Tradisi Sedekah Laut diyakini telah berlangsung sejak puluhan tahun silam. Tepatnya sejak tahun 1875, dimulai dari perintah Bupati Cilacap ke III, Tumenggung Tjakrawerdaya III, yang memerintahkan sesepuh nelayan untuk melarung sesaji ke laut selatan bersama nelayan lainnya pada bulan Sura, tepatnya di hari Jumat Kliwon.
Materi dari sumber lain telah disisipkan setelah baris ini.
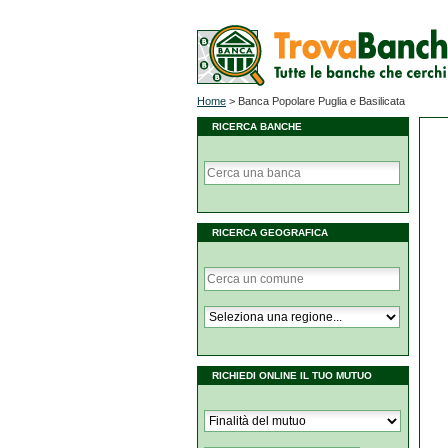
Home
>
Banca Popolare Puglia e Basilicata
RICERCA BANCHE
RICERCA GEOGRAFICA
RICHIEDI ONLINE IL TUO MUTUO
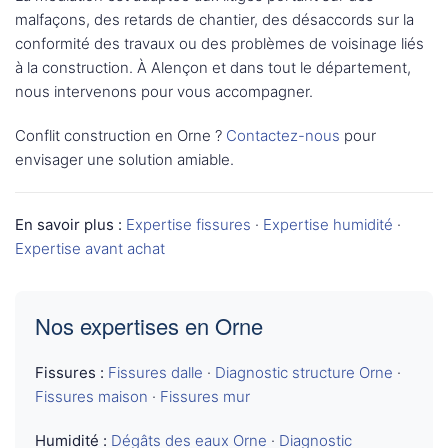
malfaçons, des retards de chantier, des désaccords sur la
conformité des travaux ou des problèmes de voisinage liés
à la construction. À Alençon et dans tout le département,
nous intervenons pour vous accompagner.
Conflit construction en Orne ?
Contactez-nous
pour
envisager une solution amiable.
En savoir plus :
Expertise fissures
·
Expertise humidité
·
Expertise avant achat
Nos expertises en Orne
Fissures :
Fissures dalle
·
Diagnostic structure Orne
·
Fissures maison
·
Fissures mur
Humidité :
Dégâts des eaux Orne
·
Diagnostic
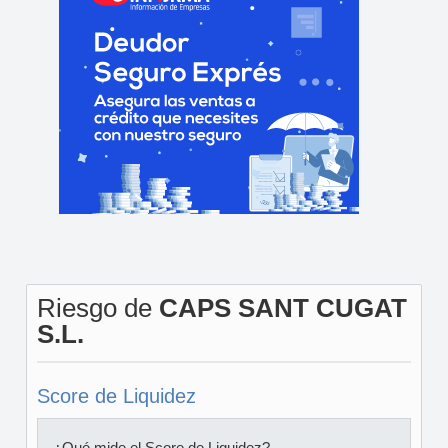
Riesgo de
CAPS SANT CUGAT
S.L.
Score de Liquidez
¿Qué mide el Score de Liquidez?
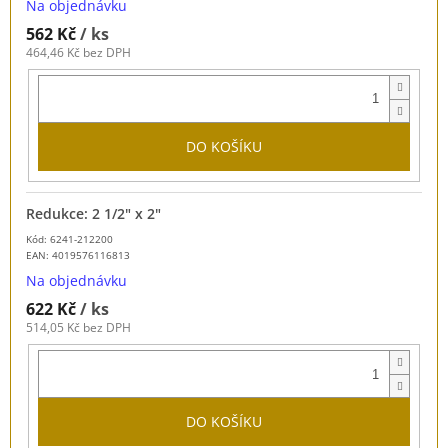
Na objednávku
562 Kč
/ ks
464,46 Kč bez DPH
DO KOŠÍKU
Redukce: 2 1/2" x 2"
Kód: 6241-212200
EAN:
4019576116813
Na objednávku
622 Kč
/ ks
514,05 Kč bez DPH
DO KOŠÍKU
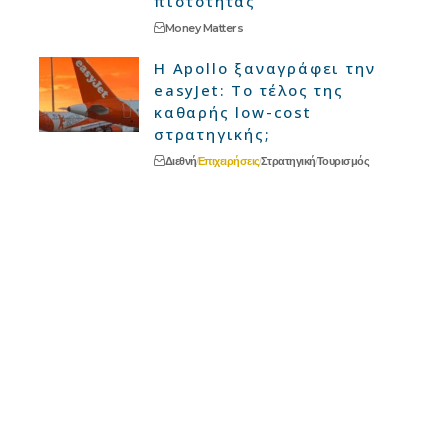
πιστότητας
Money Matters
Η Apollo ξαναγράφει την
easyJet: Το τέλος της
καθαρής low-cost
στρατηγικής;
Διεθνή
Επιχειρήσεις
Στρατηγική
Τουρισμός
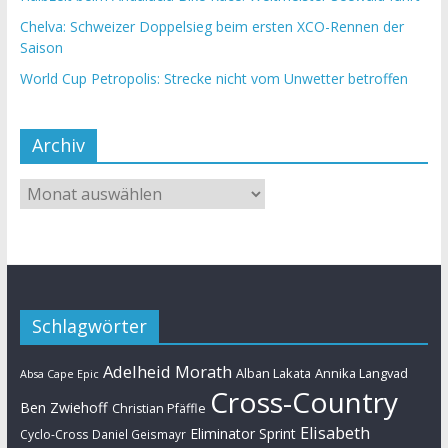
Chelva: Schweizer Doppelsieg beim ersten XCO-Rennen der
Saison
World Cup Petropolis: Strecke nicht vom Unwetter betroffen
Archiv
Schlagwörter
Adelheid Morath
Alban Lakata
Annika Langvad
Absa Cape Epic
Cross-Country
Ben Zwiehoff
Christian Pfäffle
Elisabeth
Eliminator Sprint
Cyclo-Cross
Daniel Geismayr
Konon, ritual ini berasal dari kepercayaan masyarakat Jawa terhadap “penguasa laut selatan” yang dihormati dengan sesaji sebagai bentuk permohonan keselamatan dan kelancaran rezeki. Seiring waktu, tradisi ini tidak hanya bertahan tetapi berkembang menjadi simbol budaya yang menyatukan nilai spiritual, sosial, dan ekonomi masyarakat pesisir.
Secara sosial budaya, Sedekah Laut berperan besar dalam mempererat silaturahmi dan menjaga nilai-nilai gotong royong di tengah masyarakat. Prosesi yang melibatkan berbagai elemen warga dari lintas usia dan profesi ini menjadi ruang berkumpul yang sarat makna kebersamaan.
Dari sisi lingkungan, meski tidak disampaikan secara eksplisit, tersirat pesan untuk menghormati dan menjaga laut sebagai sumber kehidupan. Melalui sedekah laut, masyarakat diajak untuk tidak semata mengambil hasil laut, tapi juga merawatnya agar tetap lestari.
Dampak ekonomi pun tidak bisa diabaikan. Perhelatan ini menjadi ajang hidupnya kegiatan ekonomi lokal. Pelaku UMKM, pedagang makanan, pengrajin, serta penyedia jasa wisata menikmati lonjakan pengunjung selama rangkaian acara. Hal ini tentu berdampak positif bagi perputaran ekonomi warga sekitar.